Central Bank bills auctions

The main function of this instrument is managing the liquidity of the banking system through selling short-term securities by the National Bank, on the primary market. The interest rate on the CB bills is the key interest rate, which determines the monetary policy stance.

CB bills auctions are conducted in regular intervals, and the amount of CB bills sold is determined depending on the short-term liquidity projections (on a longer term it depends on the monetary policy projection). All banks are entitled to participate in the auctions.

The maturity of the CB bills is 28 or 35 days, depending on the duration of the fulfillment period of the reserve requirement, which is in line with the monthly sequence of changes of the autonomous factors (government deposits, currency in circulation).  Depending on the needs for managing the liquidity of the banking system, National Bank may apply other maturities of the CB bills.
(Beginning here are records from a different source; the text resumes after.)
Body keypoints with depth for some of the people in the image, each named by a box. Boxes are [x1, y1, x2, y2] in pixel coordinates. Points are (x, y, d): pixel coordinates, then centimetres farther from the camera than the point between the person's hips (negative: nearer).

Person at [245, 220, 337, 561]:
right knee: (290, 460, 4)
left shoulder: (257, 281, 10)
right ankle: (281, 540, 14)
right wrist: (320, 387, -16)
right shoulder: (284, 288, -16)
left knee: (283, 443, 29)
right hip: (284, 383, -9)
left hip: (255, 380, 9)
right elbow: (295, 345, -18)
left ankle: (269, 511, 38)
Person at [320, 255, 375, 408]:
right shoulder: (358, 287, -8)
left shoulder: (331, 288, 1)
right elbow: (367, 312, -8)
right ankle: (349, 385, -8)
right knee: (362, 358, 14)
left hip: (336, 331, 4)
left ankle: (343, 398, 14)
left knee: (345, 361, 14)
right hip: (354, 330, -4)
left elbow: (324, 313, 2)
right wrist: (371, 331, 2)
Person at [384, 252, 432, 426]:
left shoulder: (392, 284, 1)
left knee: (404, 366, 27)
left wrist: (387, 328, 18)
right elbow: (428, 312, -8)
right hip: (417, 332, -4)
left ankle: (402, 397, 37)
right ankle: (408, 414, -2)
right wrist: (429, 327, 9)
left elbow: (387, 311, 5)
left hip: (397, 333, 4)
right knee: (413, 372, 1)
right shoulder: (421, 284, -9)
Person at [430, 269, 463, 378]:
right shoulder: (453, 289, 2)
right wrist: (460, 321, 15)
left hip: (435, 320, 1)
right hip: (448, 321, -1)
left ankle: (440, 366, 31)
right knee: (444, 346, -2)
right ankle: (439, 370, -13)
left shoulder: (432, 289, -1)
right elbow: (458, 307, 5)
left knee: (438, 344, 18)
National Bank applies two main types of tenders in the CB bills auction:

a) Interest rate tender: in the prospectus sent to the banks, National Bank announces the amount of CB bills offered for sale, and the banks bid with amounts and interest rates;

b) Volume tender: in the prospectus sent to the banks, National Bank announces fixed interest rate at which CB bills will be offered for sale, and the banks bid only with amounts. 

CB bills may be traded on the secondary market and they serve as a collateral for credits from the central bank.